Canada’s new Skilled Trades Stream begins accepting applications
Canada announced a new federal Skilled Trades Program to address the growing demand for skilled tradespeople on January 2.
“The new Skilled Trades Stream will help address serious labour shortages in some regions of the country, and support economic growth,” said Citizenship, Immigration and Multiculturalism Minister Jason Kenney. “For too long, Canada’s immigration system has not been open to these in-demand skilled workers. These changes are long overdue and will help us move to a fast and flexible immigration system that works for Canada’s economy.”

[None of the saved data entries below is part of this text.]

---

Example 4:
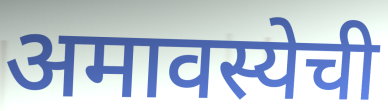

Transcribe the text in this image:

अमावस्येची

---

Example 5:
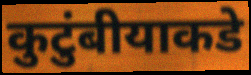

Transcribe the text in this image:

कुटुंबीयाकडे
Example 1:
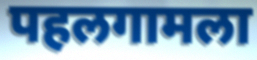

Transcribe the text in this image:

पहलगामला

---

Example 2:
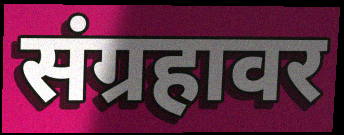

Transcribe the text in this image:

संग्रहावर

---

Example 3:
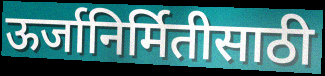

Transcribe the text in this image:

ऊर्जानिर्मितीसाठी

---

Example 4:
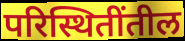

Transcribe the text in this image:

परिस्थितींतील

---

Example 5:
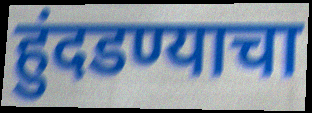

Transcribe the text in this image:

हुंदडण्याचा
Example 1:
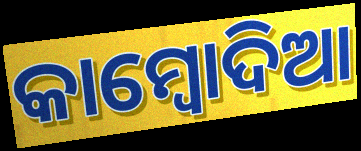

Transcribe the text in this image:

କାମ୍ବୋଦିଆ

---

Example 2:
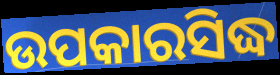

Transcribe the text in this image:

ଉପକାରସିଦ୍ଧ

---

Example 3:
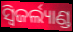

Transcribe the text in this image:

ସ୍ୱିଜର୍ଲ୍ୟାଣ୍ଡ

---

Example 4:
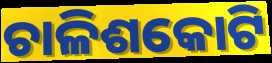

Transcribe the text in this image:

ଚାଳିଶକୋଟି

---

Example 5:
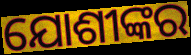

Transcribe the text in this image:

ଯୋଶୀଙ୍କର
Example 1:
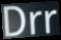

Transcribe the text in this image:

Drr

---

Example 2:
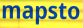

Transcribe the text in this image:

mapsto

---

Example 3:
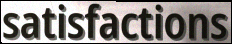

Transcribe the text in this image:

satisfactions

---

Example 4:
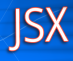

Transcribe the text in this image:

JSX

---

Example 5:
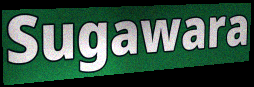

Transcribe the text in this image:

Sugawara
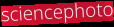
sciencephoto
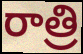
రాత్రి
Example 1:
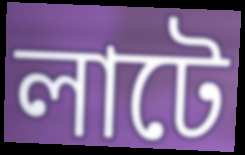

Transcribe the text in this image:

লাটে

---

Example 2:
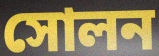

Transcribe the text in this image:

সোলন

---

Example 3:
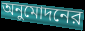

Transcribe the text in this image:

অনুমোদনের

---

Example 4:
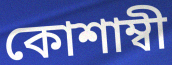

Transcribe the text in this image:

কোশাম্বী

The program criteria are built around four requirements that ensure applicants will have the right skills and experience needed to succeed here in Canada. In order to qualify, applicants will need to:
• Have an offer of employment in Canada or a certificate of qualification from a province or territory to ensure that applicants are “job ready” upon arrival;
• Meet a basic language requirement;
• Have a minimum of two years of work experience as a skilled tradesperson, to ensure that the applicant has recent and relevant practice as a qualified journeyman; and
• Have the skills and experience that match those set out in the National Occupational Classification (NOC B) system, showing that they have performed the essential duties of the occupation.
In order to manage intake, avoid backlogs and ensure fast processing times, Citizenship and Immigration Canada (CIC) will accept up to a maximum of 3,000 applications in the first year of the Federal Skilled Trades Program.

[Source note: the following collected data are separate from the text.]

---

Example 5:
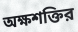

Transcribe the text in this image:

অক্ষশক্তির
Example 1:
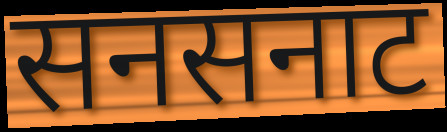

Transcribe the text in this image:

सनसनाट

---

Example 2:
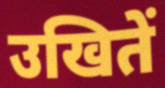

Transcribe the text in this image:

उखितें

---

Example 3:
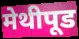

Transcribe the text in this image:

मेथीपूड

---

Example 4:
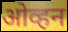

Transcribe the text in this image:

ओव्हन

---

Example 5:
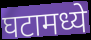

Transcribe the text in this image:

घटामध्ये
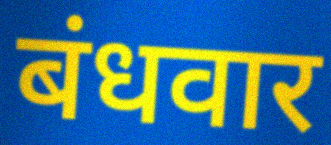
बंधवार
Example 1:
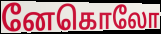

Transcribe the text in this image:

னேகொலோ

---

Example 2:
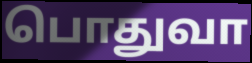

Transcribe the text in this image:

பொதுவா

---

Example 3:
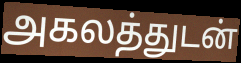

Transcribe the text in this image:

அகலத்துடன்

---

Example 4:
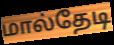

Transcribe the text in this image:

மால்தேடி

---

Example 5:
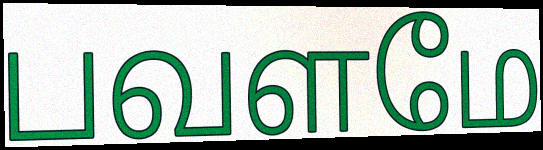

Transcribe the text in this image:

பவளமே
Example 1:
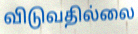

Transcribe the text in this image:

விடுவதில்லை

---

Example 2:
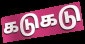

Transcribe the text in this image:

கடுகடு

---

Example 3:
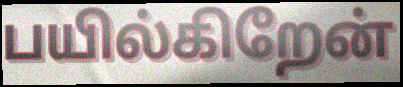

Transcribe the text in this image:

பயில்கிறேன்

Eligible occupations will include electricians, welders, heavy-duty equipment mechanics and pipefitters, among others. CIC is currently working with the provinces, territories and federal government partners on the list of skilled trades’ occupations that are experiencing acute labour shortages and which will qualify under the program. The new program will complement other avenues already in place for skilled tradespersons to immigrate to Canada.